In the film, MacTaggert (Rose Byrne) seeks out young Charles Xavier (James McAvoy), whom at this point in his life is an able-bodied, quickly rising expert in the field of mutant expertise, and sporting a full head of hair, as opposed to the bald and wizened wheelchair-bound version of the character played by Patrick Stewart in the previous films. Xavier, along with an emerging group of mutants (including younger, more fleshed out versions of several characters from previous films, such as Hank McCoy/Beast (Nicholas Hoult) and Raven/Mystique (Jennifer Lawrence) must band together to save mankind from the evil Sebastian Shaw (Kevin Bacon), a cold blooded former Nazi, and the single most despicable “X-Men” movie villain to date. (And to be fair about the whole scantily clad underwear thing I began this review with, that aspect is no more gratuitous here than it is in the comics, wherein Shaw’s Hellfire Club is synonymous with kinky, skimpy female attire.)
In step with X-Men Origins before it, X-Men: First Class takes place, to some degree, in the real-world past, ultimately offering up a super-hero centric version of the Cuban Missile Crisis the way the former film handled the Three Mile Island reactor disaster (but much more effectively). In so doing, those in need of a cohesive “X-Men” movie timeline will be even more hopelessly lost in irreconcilable continuity than ever before (the plausibility of the character’s aging from the young people they are in this early-1960s based prequel to the seasoned adversaries we know from Bryan Singer’s 2000 original film is all the more strained by that film’s pointless time placement in “the near future”).
Like the first “X-Men” film, this one opens with a flashback of young Erik in a Nazi concentration camp, his family members victims of the atrocities. Back in 2000, I was surprised the film actually went through with this, as I figured that using one of the single greatest acts of real-world human-on-human terror in recent history as the impetus for a super-villain origin may be perceived as somehow being in bad taste. The outcry never came, and this time, the concentration camp is expanded upon to show the horrors of Erik Lensherr’s young life after he magnetically mangled that gate into the shape of a deformed X.
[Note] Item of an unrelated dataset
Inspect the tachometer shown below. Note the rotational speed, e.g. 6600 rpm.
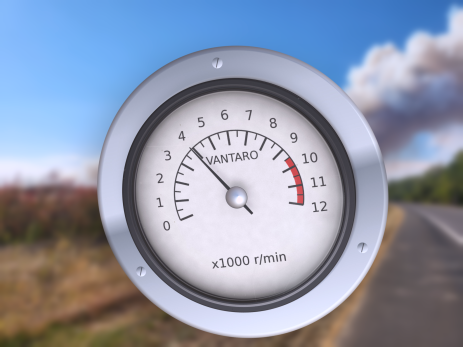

As odd and perhaps amusing as this collision of real world tension and the comic book fantastic may seem to some, it is actually a major part of what makes the Marvel Universe unique – it’s very much our world, but heightened. (In that sense, Vaughn’s many nods to the cinematic 1960, detailed in my opening paragraphs, do not collide with this edict, and in fact should be viewed purely as what they are: fun.) And although “sensitivity” may not be the first word that comes to mind when describing the work of director Matthew Vaughn (Kick-Ass, Layer Cake), these concentration camp sequences are never in bad taste in X-Men: First Class.
It all amounts to the compelling yet roundabout tale of how Magneto (surely one of the all-time great comic book villains, if not all-around characters, here played with slow-burn intensity by Michael Fassbender) and Xavier met, bonded, then parted ways as enemies. We witness the birth of the X-Men, and see how Lensherr’s time with the Nazis made him the complex character of Magneto. There’s plenty of audience-engaging action; the characters, for the most part, are also engaging, and the movie is never boring.
But somehow, despite all of that, it’s still just not as easy to get excited about X-Men: First Class. Maybe it’s the fact the film, for all its many battling mutants, is lacking a single character with the dangerous pulse of Hugh Jackman’s Wolverine. Or maybe it’s the fact that, as great as James McAvoy is as young Xavier, it’s still nonetheless difficult to accept the character as a womanizing party boy. (Let’s face it, we spend the whole movie wondering when and if we’ll see him lose his hair and end up in the wheelchair.) Or, maybe the consistent quality and care that is routinely put into top tier comic book films such as this one is just spoiling me. I have it in mind that this film doesn’t quite measure up to 2003’s X2: X-Men United – but I have to wonder if I’m perhaps remembering that film through rose-colored glasses. Ten years ago, when the pickins were that much slimmer in this booming sub-genre, we were perhaps that much easier to please. That’s something that will have to be checked another time.
The point is, X-Men: First Class does an awful lot right, and, like the altruistic team it’s about, it may be paying the price for it already. What this film lacks in Wolverine it makes up for in Erik-becoming-Magneto pathos, Mystique’s identity angst, and Beast’s onscreen transformation into Sully from Monsters Inc. (Okay, maybe not that last one.) But X-Men: First Class is nonetheless an excellent new take on a derailed franchise, through the lens of alternate history. If you feel the need to sneak into it in your underwear, I understand, but do remember that as engrossing as this movie can be, the sixties ended years ago, and were never quite that swingin’.